Data and Statistics About Hearing Loss in Children

What to know

  • Each year, CDC sends the Hearing Screening & Follow-up Survey to state and territorial Early Hearing Detection and Intervention (EHDI) programs to request information on infant hearing screening, diagnostic evaluation, and enrollment in early intervention services. The survey helps to measure progress toward identifying infants with permanent hearing loss across the United States.
  • Data are also available on topics related to the causes, risk factors, and characteristics of children with hearing loss, transition into adulthood, and economic cost.
child sitting on ground smiling next to his dad


Based on data collected by CDC from states and territories for year 2020,

  • More than 98% of U.S. newborns were screened for hearing loss.
  • More than 6,000 U.S. infants born in 2020 were identified with a permanent hearing loss.
  • The prevalence of hearing loss in 2020 was 1.8 per 1,000 babies screened for hearing loss.
  • Some infants needing additional testing or early intervention did not receive these important follow-up services.

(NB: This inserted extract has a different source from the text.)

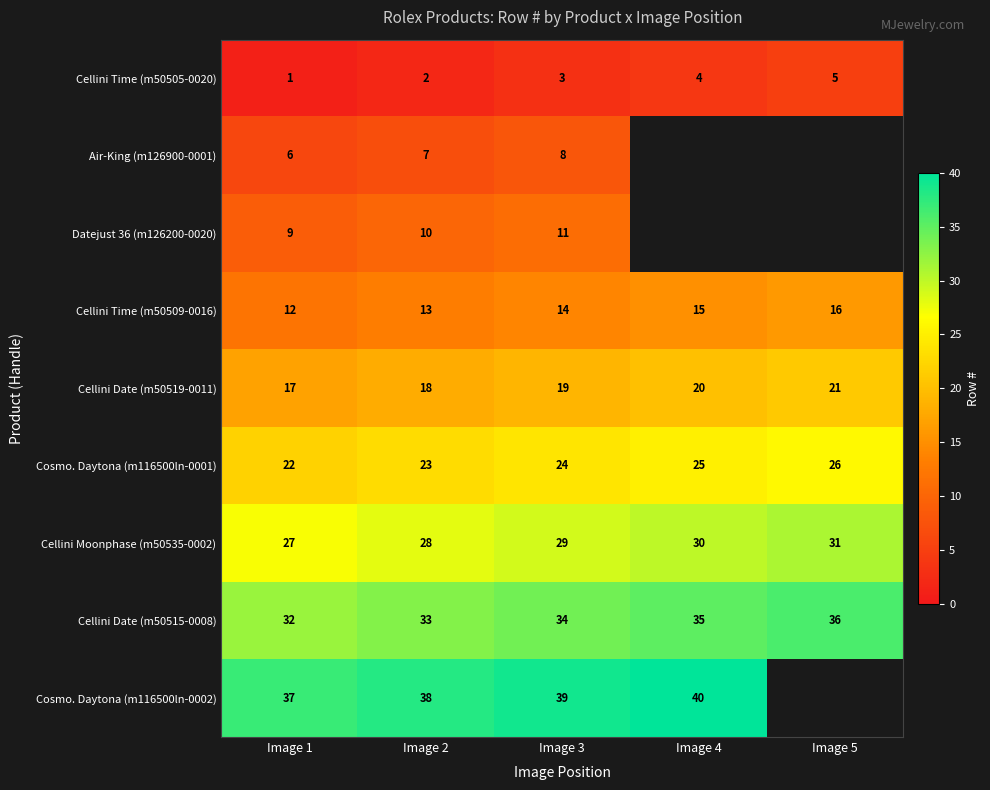

At which label is Cellini Time (m50509-0016) closest to 14?

Image 3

Additional studies have shown a range of estimates for the number of children identified with hearing loss.

National Health and Nutrition Examination Survey (NHANES III)

Prevalence rate: 15.2% of children and adolescents (12-19 years of age).

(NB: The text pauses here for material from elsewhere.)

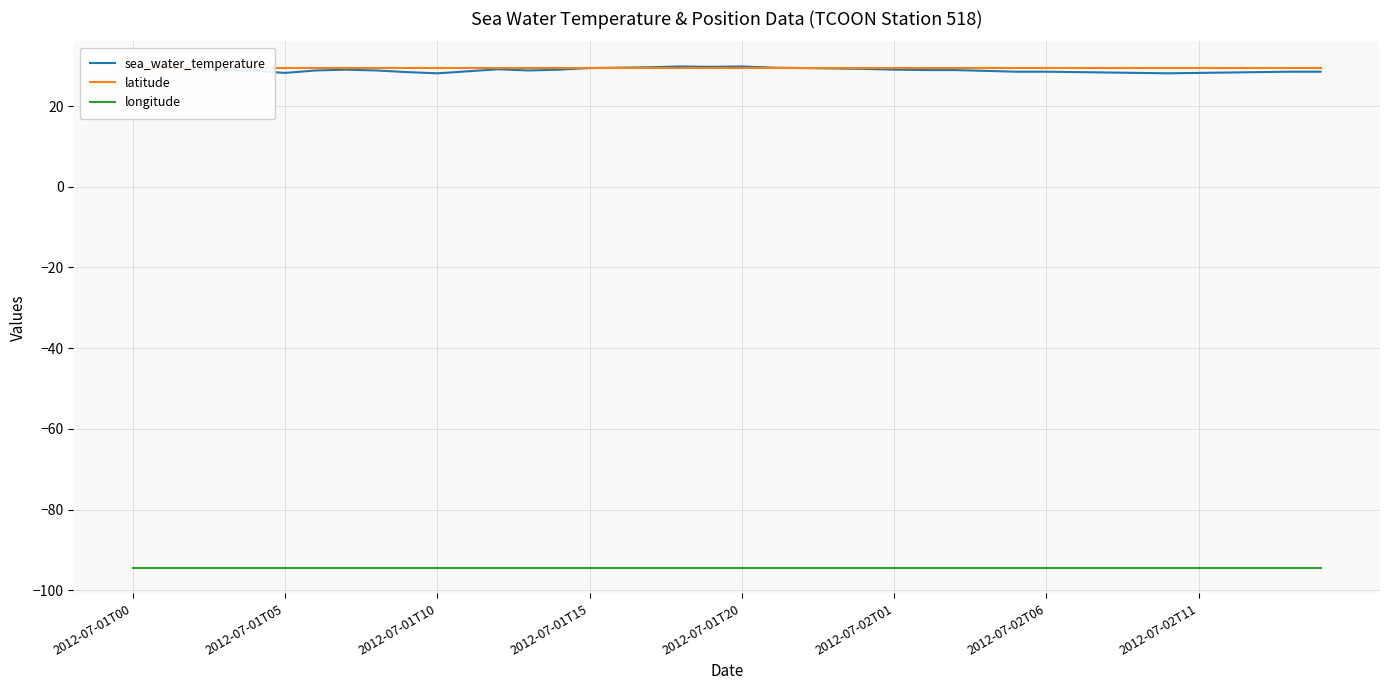

Count the number of data series in this chart.

3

NHANES is a national population-based, cross-sectional survey with an in-person interview and audiometric testing at 0.5 to 8 kilohertz.

Type/degree of hearing loss: Low- or high-frequency hearing loss of at least 16-decibel hearing level in one or both ears.

National Health Interview Survey (NHIS)

Prevalence rate: 0.6% of children (3-17 years of age).

NHIS includes parent-reported hearing loss based on the question, "Which statement best describes the child's hearing without a hearing aid: good, a little trouble, a lot of trouble, or deaf?"

Type/degree of hearing loss: Moderate to profound hearing loss

Hearing Screening and Follow-up Survey (HSFS)

Prevalence rate: 1.8 per 1,000 infants screened.

HSFS includes only infants documented as being screened for hearing loss. Does not reflect cases of hearing loss that were identified but never reported to the state or territorial EHDI program.

Type/degree of hearing loss: N/A

Population-based studies in Europe and North America have identified a consistent prevalence of approximately 0.1% of children having a hearing loss of more than 40 decibels (dB) through review of health or education records, or both. Other international studies using different methods or criteria (such as screenings, questionnaires, and less severe decibel thresholds) have reported higher estimates. (Data table [PDF – 75 KB]).

Causes, risk factors, and characteristics

  • Genes are responsible for hearing loss among 50% to 60% of children with hearing loss. [Read article]
  • About 20% of babies with genetic hearing loss have a "syndrome" (for example, Down syndrome or Usher syndrome).
  • Infections during pregnancy in the mother, other environmental causes, and complications after birth are responsible for hearing loss among almost 30% of babies with hearing loss. [Read article]
  • Congenital cytomegalovirus (CMV) infection during pregnancy is a preventable risk factor for hearing loss among children. [Read summary]
  • 14% of those exposed to CMV during pregnancy develop sensorineural hearing loss (SNHL) of some type.
  • About 3% to 5% of those exposed to CMV during pregnancy develop bilateral moderate-to-profound SNHL.
  • A 2005 HealthStyles survey by CDC found that only 14% of female respondents had heard of CMV. [Read summary]
  • About one in every four children with hearing loss also is born weighing less than 2,500 grams (about 5 1/2 pounds). [Read summary]

Transition into adulthood

A CDC study that followed school-aged children identified with hearing loss into young adulthood (21 through 25 years of age) found that:

  • About 40% of young adults with hearing loss identified during childhood reported experiencing at least one limitation in daily functioning. [Read summary]
  • About 71% of young adults with hearing loss without other related conditions (such as intellectual disability, cerebral palsy, epilepsy, or vision loss) were employed. [Read summary]

Economic cost

  • During the 1999 – 2000 school year, the total cost in the United States for special education programs for children who were deaf or hard of hearing was $652 million, or $11,006 per child. [Read report]
  • The lifetime educational cost (year 2007 value) of hearing loss (more than 40 dB permanent loss without other disabilities) has been estimated at $115,600 per child. [Read article]
  • It is expected that the lifetime costs for all people with hearing loss who were born in 2000 will total $2.1 billion (in 2003 dollars). [Read article]
  • Direct medical costs, such as doctor visits, prescription drugs, and inpatient hospital stays, will make up 6% of these costs.
  • Direct nonmedical expenses, such as home modifications and special education, will make up 30% of these costs.
  • Indirect costs, which include the value of lost wages when a person cannot work or is limited in the amount or type of work he or she can do, will make up 63% of the costs. Note: These estimates do not include other expenses, such as hospital outpatient visits, sign language interpreters, and family out-of-pocket expenses. The actual economic costs of hearing loss, therefore, will be even higher than what is reported here.